Increasing Risk Capital
Finally, Omidyar Network will continue our efforts to mobilize early stage risk capital for emerging market entrepreneurs, with a focus on working collaboratively with other like-minded funders to amplify our influence and bring new investors to this segment of the market. Key to this effort is the Collaborative for Frontier Finance, a new multi-stakeholder initiative we are mobilizing in partnership with the Dutch Good Growth Fund, World Bank infoDev, and the Global Development Incubator. The Collaborative brings together investors, intermediaries, and field-building organizations with a shared interest in increasing access to appropriate capital for early stage ventures.

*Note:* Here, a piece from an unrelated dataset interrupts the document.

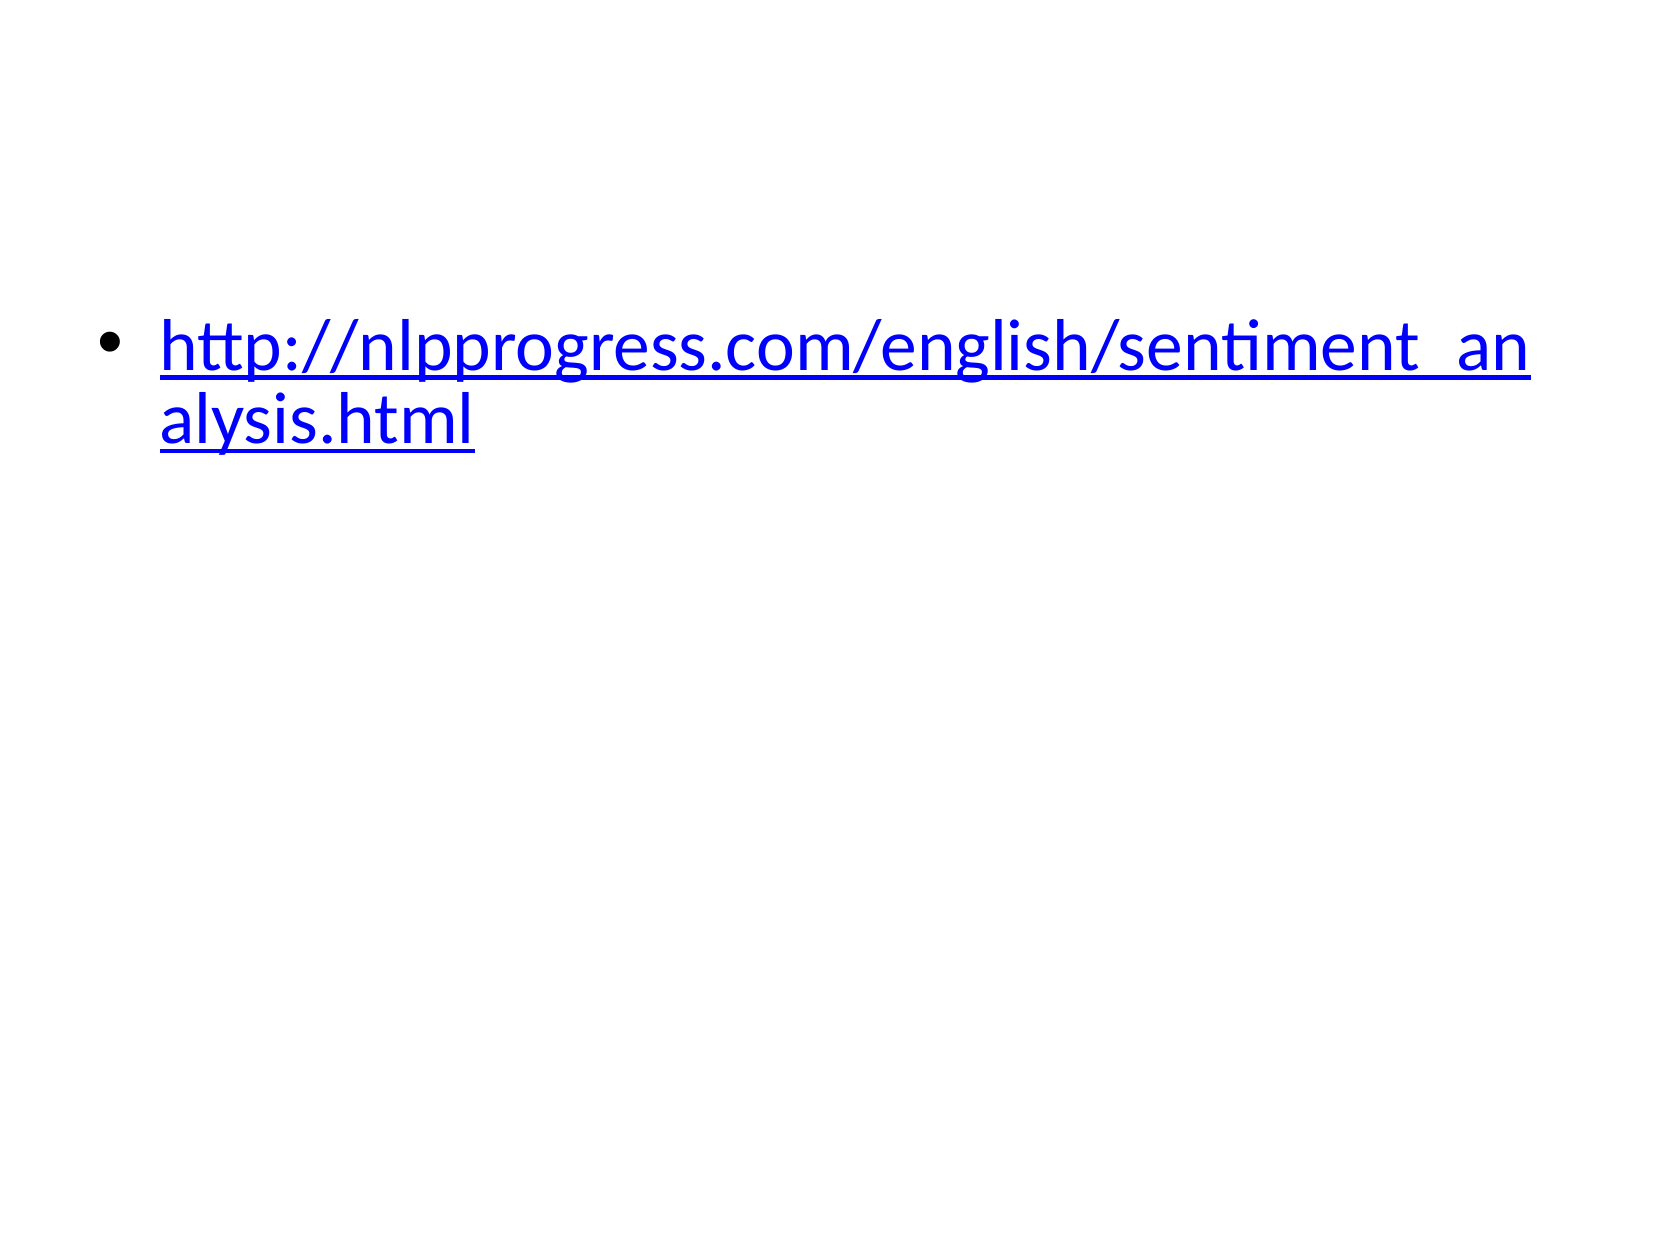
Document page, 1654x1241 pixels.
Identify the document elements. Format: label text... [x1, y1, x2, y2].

list http://nlpprogress.com/english/sentiment_analysis.html [82, 289, 1571, 1108]
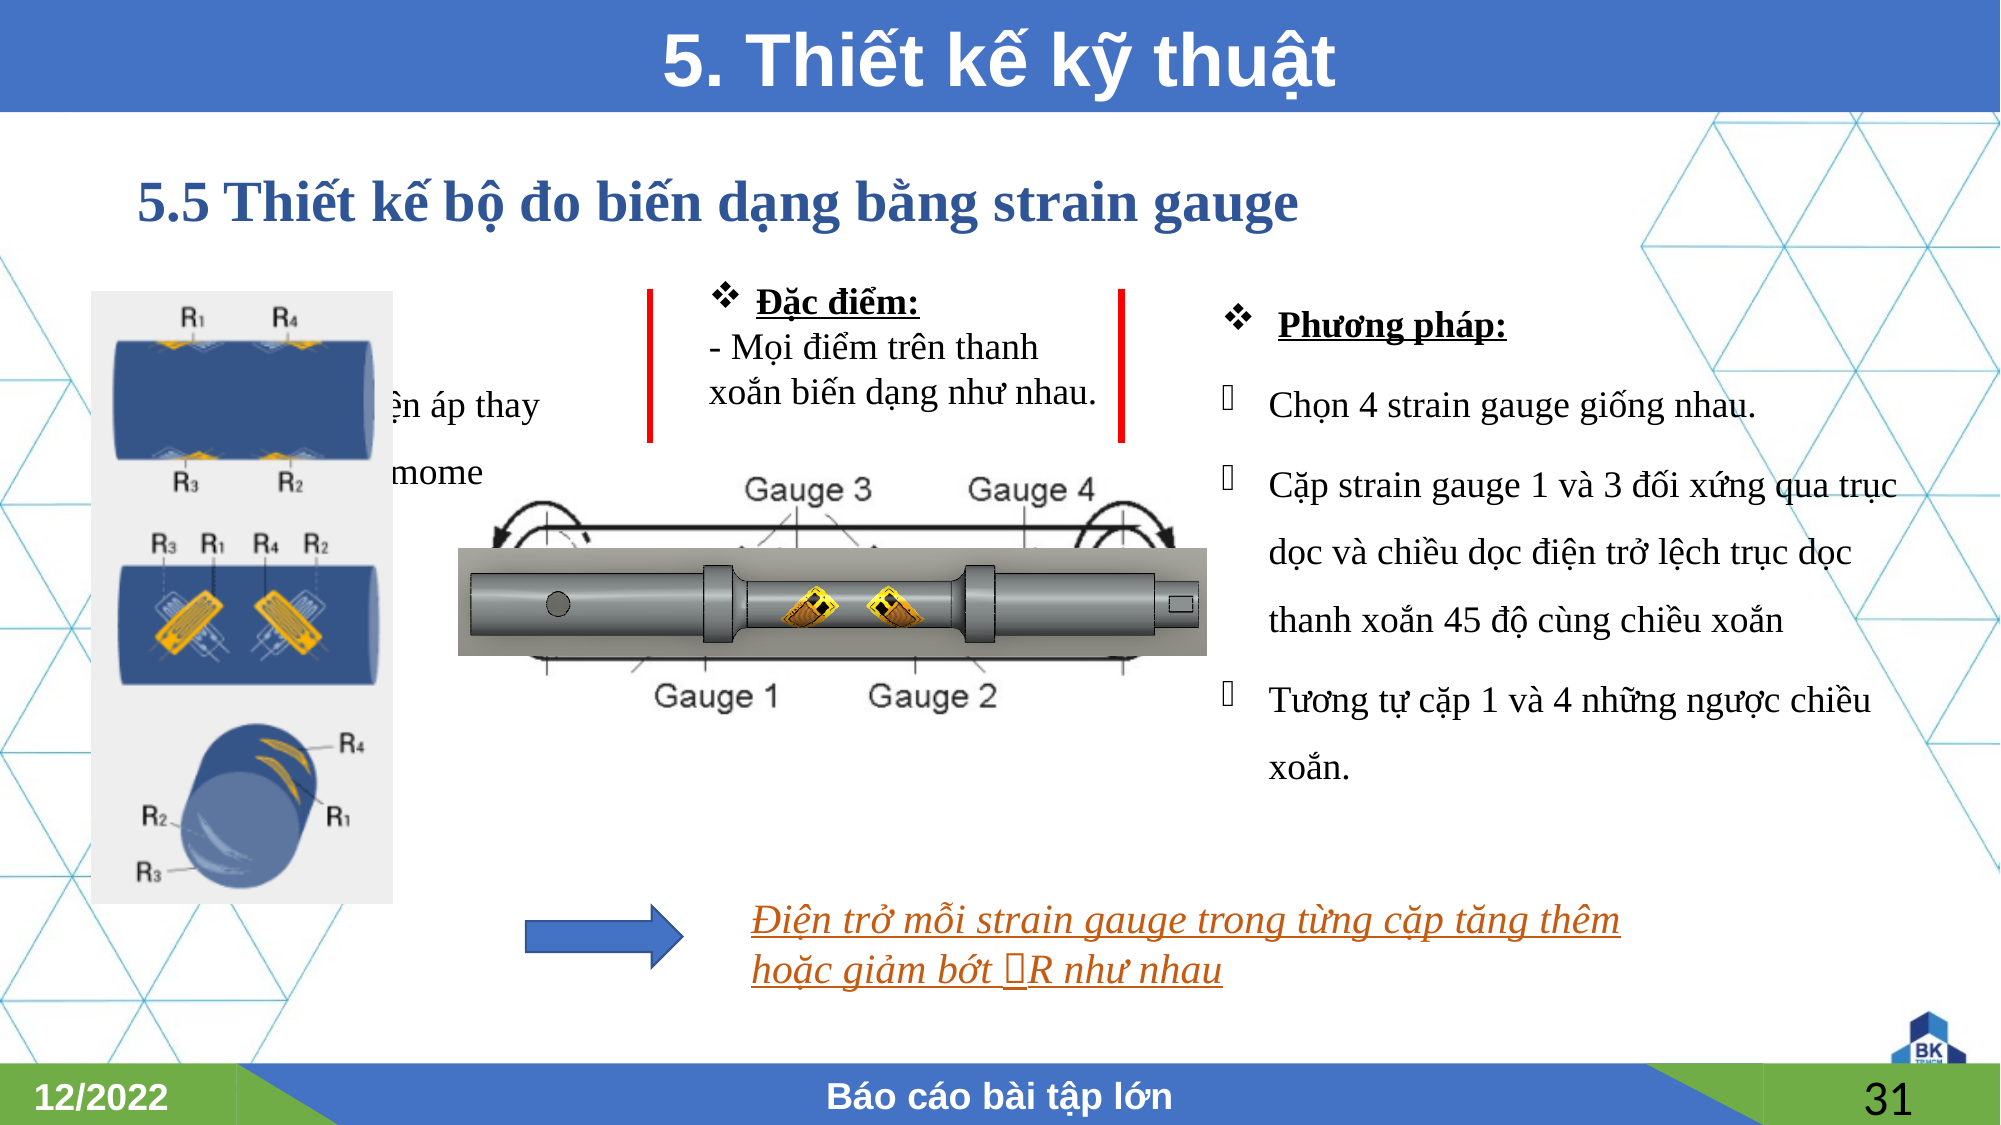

Core to this effort is driving experimentation and adoption of new financing tools and vehicles which deliver the right type of capital to specific types of small and growing businesses, recognizing the need for a more diverse set of financing solutions beyond traditional venture capital structures and collateralized SME bank lending. Early focus areas include expanding use of mezzanine finance instruments for moderate growth companies (e.g., quasi-equity, revenue-based financing, and flexible debt instruments, which we identified in Frontier Capital as critical tools to serve this market), and expanding sources of local financing — from angel investors to local fund managers — to meet the needs of enterprises at different stages in their financing journey.
At last week’s GIIN Investor Council meeting in Glen Cove, NY and Confluence Philanthropy’s annual gathering in Berkeley, CA, we were heartened to engage with peers on both coasts who are committed to our shared goal of advancing the impact investing industry into the next decade of its growth. As we move forward on Omidyar Network’s impact investing field building priorities under exciting new leadership, we encourage others to evaluate how they might best support the industry’s growth.
Paving the way for more investments is indeed at the heart of the movement, but we also cannot lose sight of the critical need to continue to build infrastructure to fuel the industry’s anticipated expansion. It is important for an ever-wider body of organizations to participate in both investing and field-building to ensure that the sector can support rapid growth and be sustainable in the long-term. Our work on sector-building over the last decade has provided us evidence and reinforced our view that investing in industry-wide public goods accelerates the development of well-functioning markets. And as the impact investing industry grows, so too does the need to strengthen core infrastructure.
We look forward to working with partners from across the industry, both those who are new to the market and the experienced veterans, to ensure that impact investing continues the remarkable growth we have seen over the past 10 years.